TO BE DONE: Extract the rows from the first one through the row containing "638 443 14 10 -43 2.3", inclusive, and reproduce each of them verbatim.
## begin ENTRIES PROVIDED
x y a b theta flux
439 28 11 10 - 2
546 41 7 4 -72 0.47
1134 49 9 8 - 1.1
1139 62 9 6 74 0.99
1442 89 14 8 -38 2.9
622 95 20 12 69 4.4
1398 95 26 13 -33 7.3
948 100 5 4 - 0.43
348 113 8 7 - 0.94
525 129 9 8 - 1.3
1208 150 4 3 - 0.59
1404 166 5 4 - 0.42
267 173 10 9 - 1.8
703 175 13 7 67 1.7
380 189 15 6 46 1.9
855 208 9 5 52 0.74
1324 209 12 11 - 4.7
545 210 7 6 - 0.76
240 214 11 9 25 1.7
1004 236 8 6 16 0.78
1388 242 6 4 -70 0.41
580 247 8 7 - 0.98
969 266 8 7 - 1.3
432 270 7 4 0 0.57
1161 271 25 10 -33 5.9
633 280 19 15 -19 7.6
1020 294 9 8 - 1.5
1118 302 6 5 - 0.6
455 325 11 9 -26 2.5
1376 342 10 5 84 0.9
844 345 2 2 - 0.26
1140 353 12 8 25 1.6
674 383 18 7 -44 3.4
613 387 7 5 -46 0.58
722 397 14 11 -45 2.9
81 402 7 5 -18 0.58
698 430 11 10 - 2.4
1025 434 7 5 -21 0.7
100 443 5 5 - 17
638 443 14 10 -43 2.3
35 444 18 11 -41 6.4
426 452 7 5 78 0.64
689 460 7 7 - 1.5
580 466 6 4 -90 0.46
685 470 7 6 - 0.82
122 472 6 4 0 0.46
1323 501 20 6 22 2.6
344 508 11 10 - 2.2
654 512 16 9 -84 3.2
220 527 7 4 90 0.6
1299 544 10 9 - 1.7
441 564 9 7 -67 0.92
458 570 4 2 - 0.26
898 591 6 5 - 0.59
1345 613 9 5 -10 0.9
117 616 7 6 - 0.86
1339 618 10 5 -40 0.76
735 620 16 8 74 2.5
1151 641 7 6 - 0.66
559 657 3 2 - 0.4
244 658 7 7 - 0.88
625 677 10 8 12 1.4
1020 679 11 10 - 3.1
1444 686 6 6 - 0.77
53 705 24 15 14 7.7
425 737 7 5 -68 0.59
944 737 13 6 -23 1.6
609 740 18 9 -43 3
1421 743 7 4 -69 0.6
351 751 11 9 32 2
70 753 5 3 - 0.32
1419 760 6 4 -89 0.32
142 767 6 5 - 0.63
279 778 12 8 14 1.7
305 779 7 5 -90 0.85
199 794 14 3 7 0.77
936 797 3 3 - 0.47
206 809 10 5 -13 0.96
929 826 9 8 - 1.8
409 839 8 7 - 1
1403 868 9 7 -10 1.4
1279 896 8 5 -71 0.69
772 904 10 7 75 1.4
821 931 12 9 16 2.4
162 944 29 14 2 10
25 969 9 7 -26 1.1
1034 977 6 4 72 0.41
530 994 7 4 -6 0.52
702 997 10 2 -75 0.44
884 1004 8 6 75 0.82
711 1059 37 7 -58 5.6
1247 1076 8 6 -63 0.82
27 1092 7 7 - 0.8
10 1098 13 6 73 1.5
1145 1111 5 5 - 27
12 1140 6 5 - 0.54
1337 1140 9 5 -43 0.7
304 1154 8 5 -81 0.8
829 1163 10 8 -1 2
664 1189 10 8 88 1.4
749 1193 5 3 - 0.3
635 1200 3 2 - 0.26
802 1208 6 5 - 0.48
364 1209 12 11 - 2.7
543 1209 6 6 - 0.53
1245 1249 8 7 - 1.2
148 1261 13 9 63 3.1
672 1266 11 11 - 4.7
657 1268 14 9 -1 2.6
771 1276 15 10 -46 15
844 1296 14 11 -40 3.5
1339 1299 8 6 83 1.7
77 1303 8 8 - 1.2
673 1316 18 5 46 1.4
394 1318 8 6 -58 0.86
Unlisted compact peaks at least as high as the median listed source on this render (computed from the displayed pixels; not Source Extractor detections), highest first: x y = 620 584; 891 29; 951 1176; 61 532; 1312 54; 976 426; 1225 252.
## end ENTRIES PROVIDED
SOLUTION TO THIS PROBLEM:
x y a b theta flux
439 28 11 10 - 2
546 41 7 4 -72 0.47
1134 49 9 8 - 1.1
1139 62 9 6 74 0.99
1442 89 14 8 -38 2.9
622 95 20 12 69 4.4
1398 95 26 13 -33 7.3
948 100 5 4 - 0.43
348 113 8 7 - 0.94
525 129 9 8 - 1.3
1208 150 4 3 - 0.59
1404 166 5 4 - 0.42
267 173 10 9 - 1.8
703 175 13 7 67 1.7
380 189 15 6 46 1.9
855 208 9 5 52 0.74
1324 209 12 11 - 4.7
545 210 7 6 - 0.76
240 214 11 9 25 1.7
1004 236 8 6 16 0.78
1388 242 6 4 -70 0.41
580 247 8 7 - 0.98
969 266 8 7 - 1.3
432 270 7 4 0 0.57
1161 271 25 10 -33 5.9
633 280 19 15 -19 7.6
1020 294 9 8 - 1.5
1118 302 6 5 - 0.6
455 325 11 9 -26 2.5
1376 342 10 5 84 0.9
844 345 2 2 - 0.26
1140 353 12 8 25 1.6
674 383 18 7 -44 3.4
613 387 7 5 -46 0.58
722 397 14 11 -45 2.9
81 402 7 5 -18 0.58
698 430 11 10 - 2.4
1025 434 7 5 -21 0.7
100 443 5 5 - 17
638 443 14 10 -43 2.3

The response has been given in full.